Aberdeen’s oil field service sector could capitalise on an emerging global shale oil market which is predicted to generate up to 14million barrels of oil per day by 2035.
But energy experts at professional services firm PwC says the north-east industry must grasp the nettle and both exploit and adapt its wealth of offshore engineering knowledge, skill sets and experience and technological expertise now. According to a PwC report, Shale Oil – the Next Energy Revolution, exploiting global shale oil reserves could revolutionise the world’s energy markets over the next couple of decades.
The findings also outline the potential for the production of shale oil to spread gradually from its current US base, increasing to almost 12% of the world’s total oil supply over the next 20 years.
With significant shale gas resources already identified in the UK, it is thought this could also be a good leading indicator of the potential for shale oil to be found closer to home.
Specialist companies are already extracting and investigating shale gas in locations across Scotland – including “fracking” near Falkirk – and it is thought numbers could rise as the shale oil market develops.
Recognised as a global energy hub servicing the North Sea as well as global markets, Aberdeen is said to be ideally placed to capitalise on the opportunities this represents.
Alastair Geddes, a director in the PwC’s oil and gas team in Aberdeen, said: “In our Northern Lights reports we outlined the need for Aberdeen to not only extend mature North Sea fields through incremental developments and technical innovations but capitalise on new opportunities in areas such as west of Shetland to secure a long-term future for the oil and gas industry in the north-east of Scotland.
“Shale oil represents yet another exciting opportunity for the industry, particularly oil field services companies.
“However, if we are to become a key international player in this market, a move that could positively impact investment, employment and economic growth across the region and the UK, then we need to grasp the opportunity with both hands.”
The PwC report examines scenarios that consider the potential impact of future growth in shale oil production on global oil prices and assesses how these changes could impact the wider economy and the oil and gas industry over the period to 2035.
The findings show that successful exploitation of this resource could push global oil prices down by around 25%-40% over this period, resulting in significantly lower oil prices than would otherwise be the case and a consequent increase of around £500-800 in GDP per person in the UK (at today’s GDP values).

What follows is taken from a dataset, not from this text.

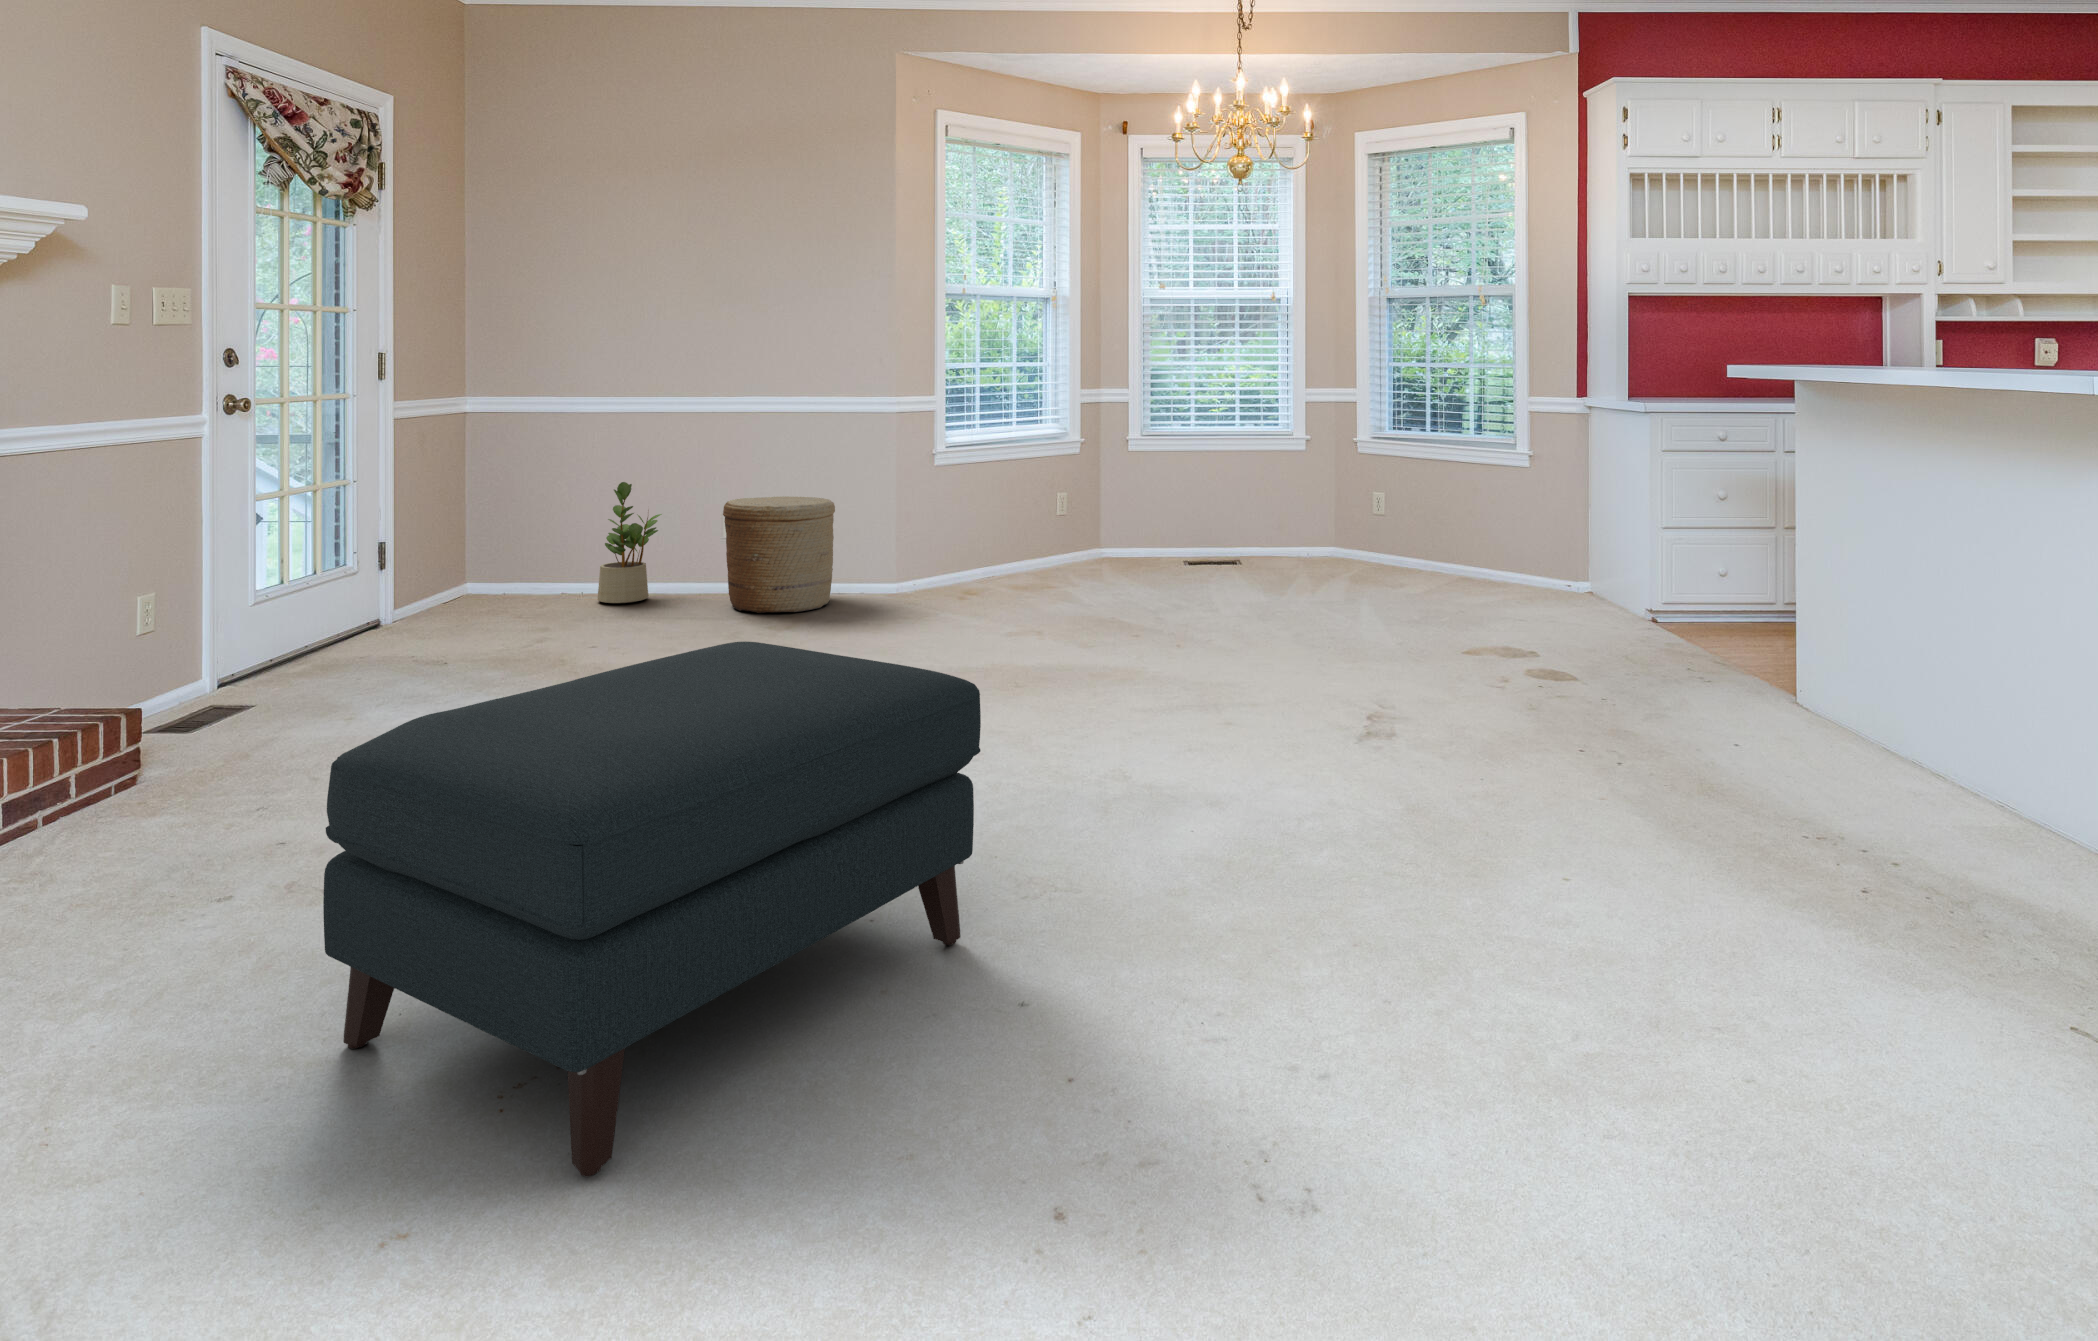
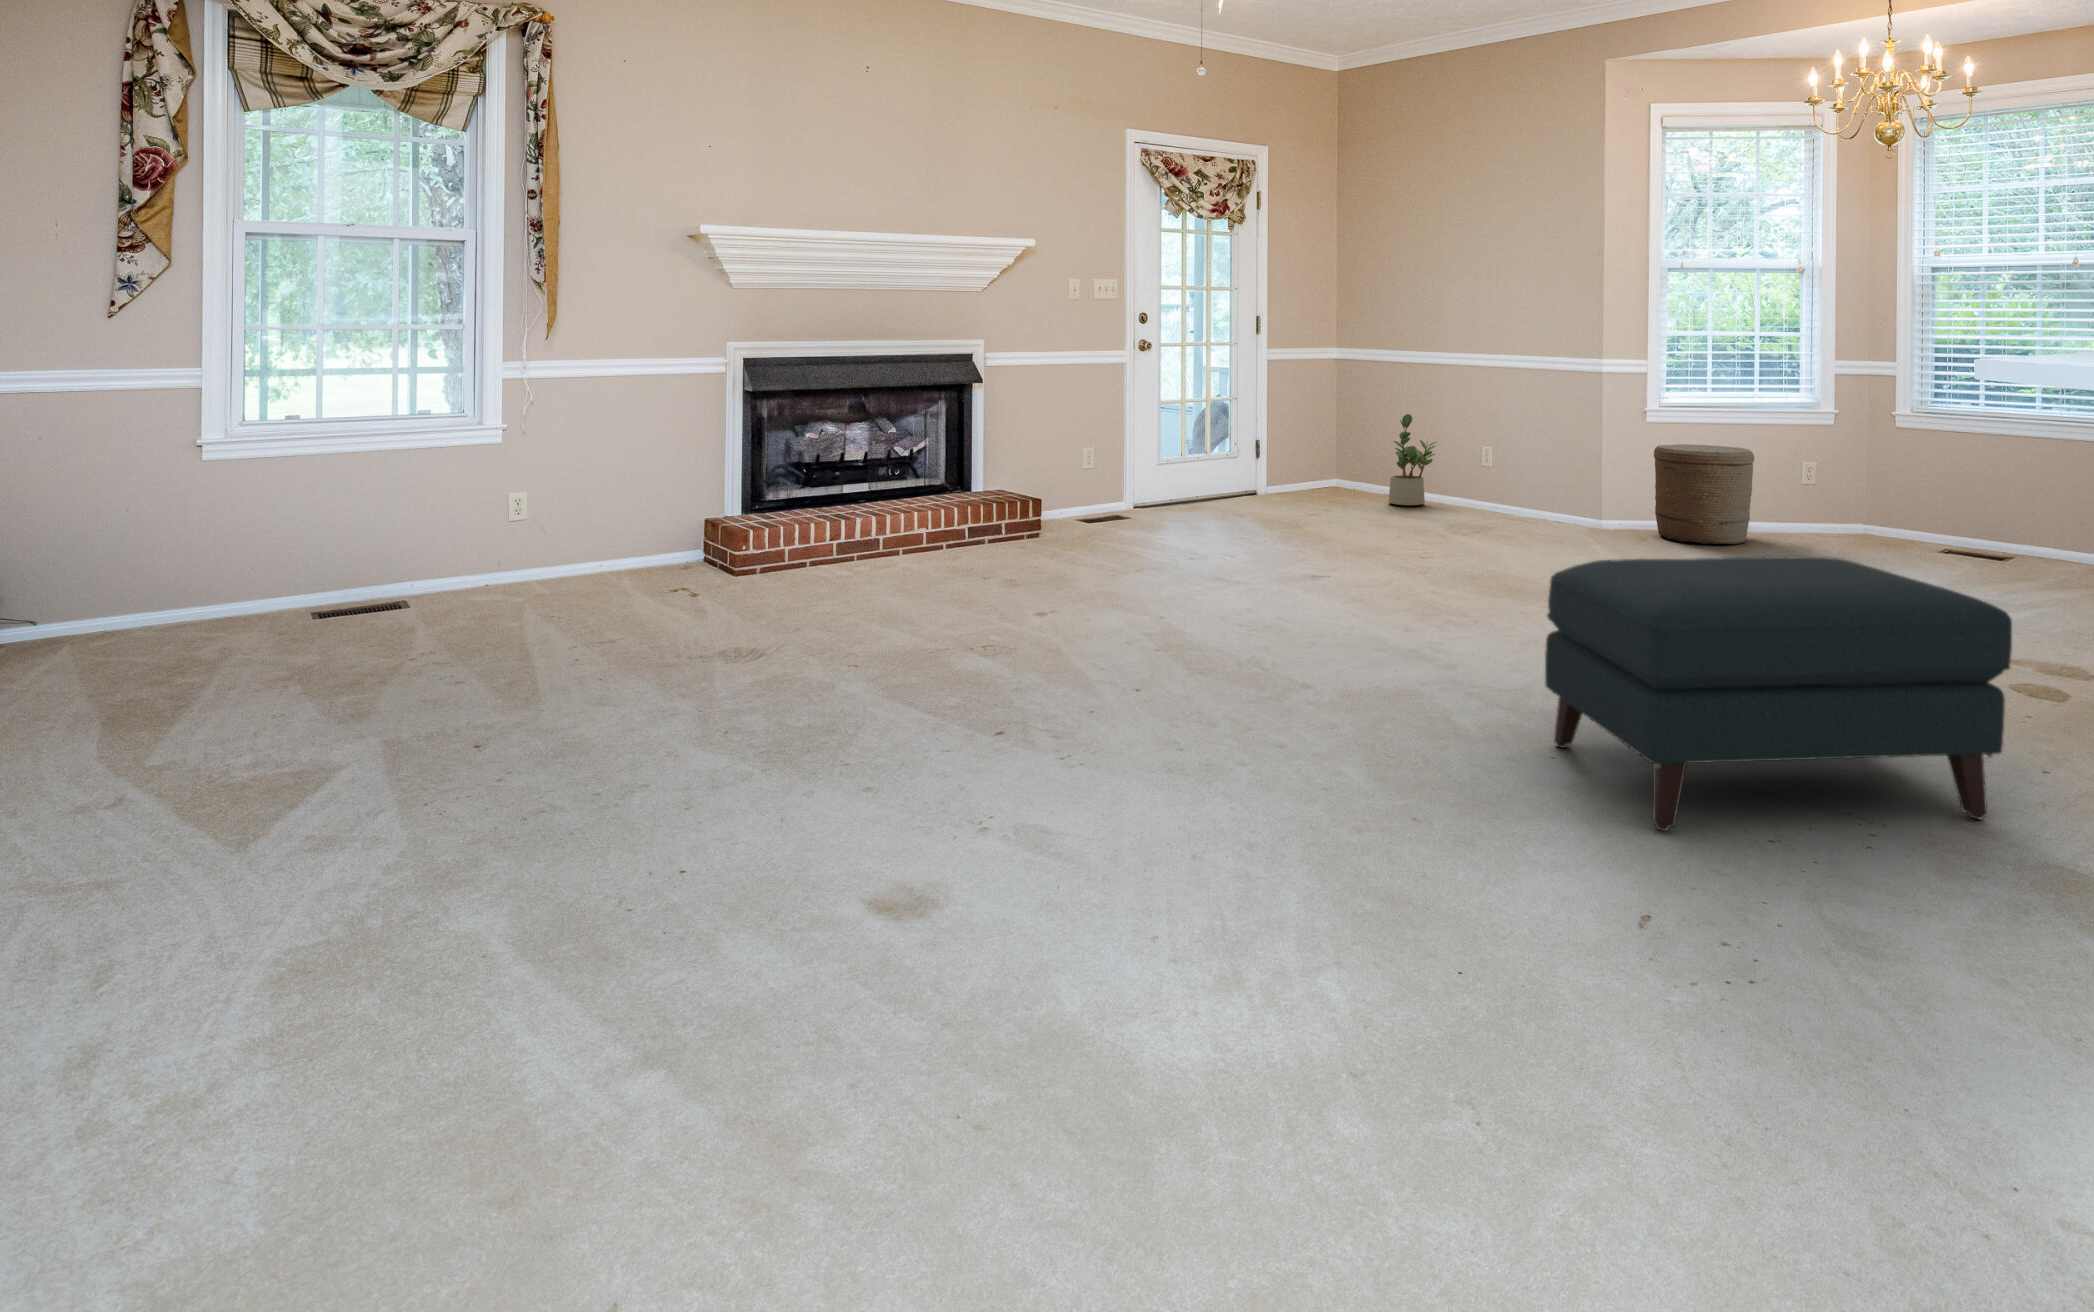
woven basket: present [723,496,835,613] -> present [1654,444,1754,544]
ottoman: present [323,641,981,1177] -> present [1545,557,2012,831]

Mr Geddes added: “While recent announcements by the UK Government on issues such as decommissioning and brown field allowances will go some way to encouraging investment in the industry and increasing the longevity of the UK continental shelf, the reality is this is a finite resource.
“It is also clear that, if global oil prices drop, the UK Government could lose some North Sea tax revenues.
“For the UK Government, shale oil and gas presents an opportunity to create a new growth engine for UK plc as well as a new source of tax revenue.
“It has the potential to reshape the global economy, increasing energy security, independence and affordability in the long-term.”
Hydraulic fracturing or “fracking” is a technique that uses water, pumped at high pressure, into the rock to create narrow fractures to allow the hydrocarbons to flow out.